Much of this code is copied (sometimes with slight modifications) from ForwardDiff.jl. The modifications are designed to enable differentiation with respect to a dynamically growing set of input variables. For example, a probabilistic programming library might run a stochastic computation and compute derivatives of the output with respect to the random numbers sampled during execution (whose values, or even number, cannot be known ahead of time).
The package may also be useful for computing Jacobians when each output depends only on a small number of inputs: we use sparse memory representation for dual numbers, i.e., intermediate values do not explicitly store partial derivatives that are equal to 0.
Begin by creating a DiffConfig:
cfg = DynamicForwardDiff.DiffConfig()Then, at any point during a computation, call DynamicForwardDiff.new_dual(cfg, v) on a value v of type <: Real or AbstractArray{<: Real} to begin tracking it as an input. (In the case of an AbstractArray, each scalar entry will be registered as separate input.) It is assumed that for two scalar inputs u and v registered during the course of a computation, du/dv = 0.
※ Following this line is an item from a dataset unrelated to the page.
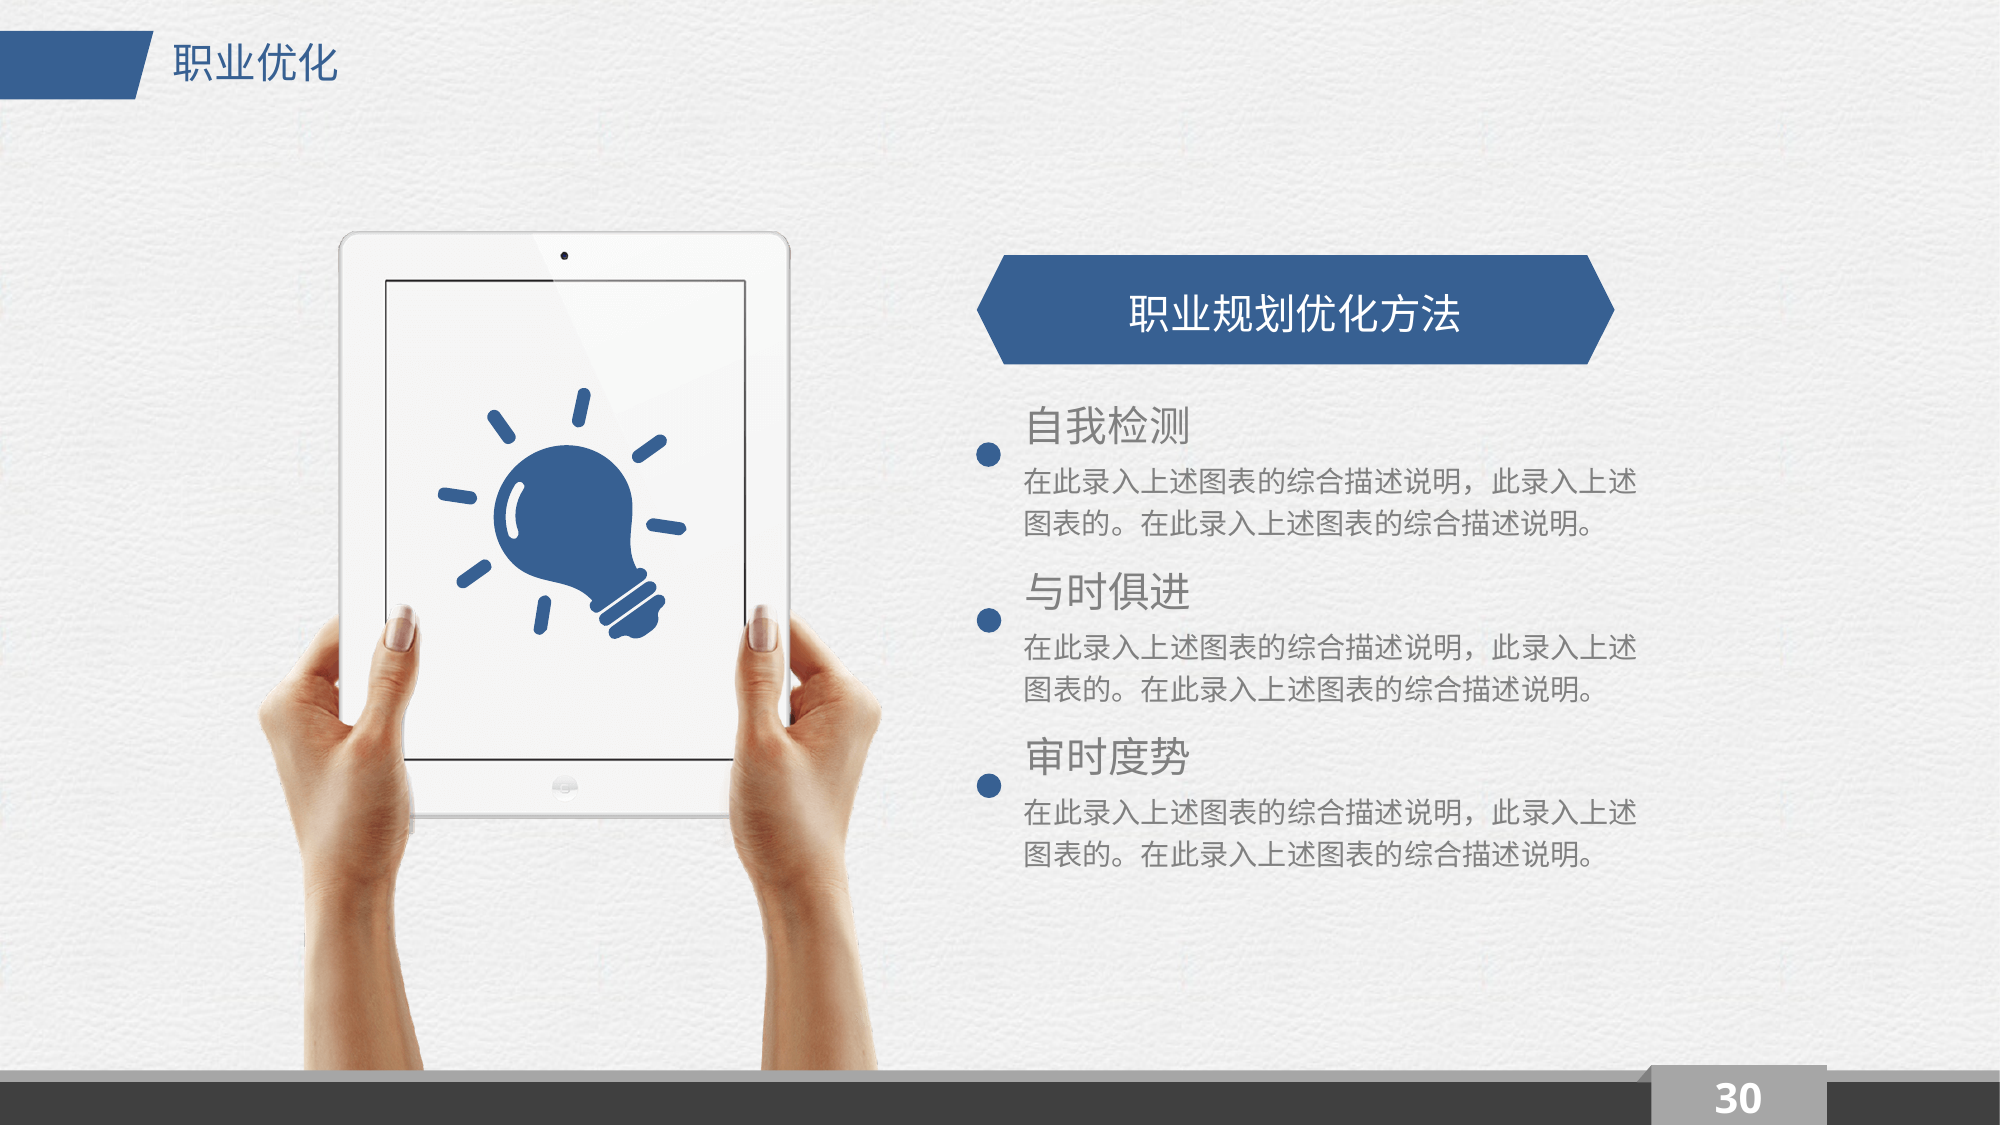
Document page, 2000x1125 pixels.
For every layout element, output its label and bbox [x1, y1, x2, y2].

The final result of the computation will be a value of type DynamicForwardDiff.Dual. You can use value(result) to extract its value, or partials(result) to extract the gradient of result with respect to all inputs added by cfg, in the order they were added.
For example:
cfg = DynamicForwardDiff.DiffConfig()
# Stochastic computation with either one or two random choices
x = DynamicForwardDiff.new_dual(cfg, rand())
if x > 0.5
x = x^2
y = DynamicForwardDiff.new_dual(cfg, rand())
else
y = 7
end
result = x*y
# Gradient of `result` with respect to the random choices
# (will be either length 2 or length 1).
println(DynamicForwardDiff.partials(result))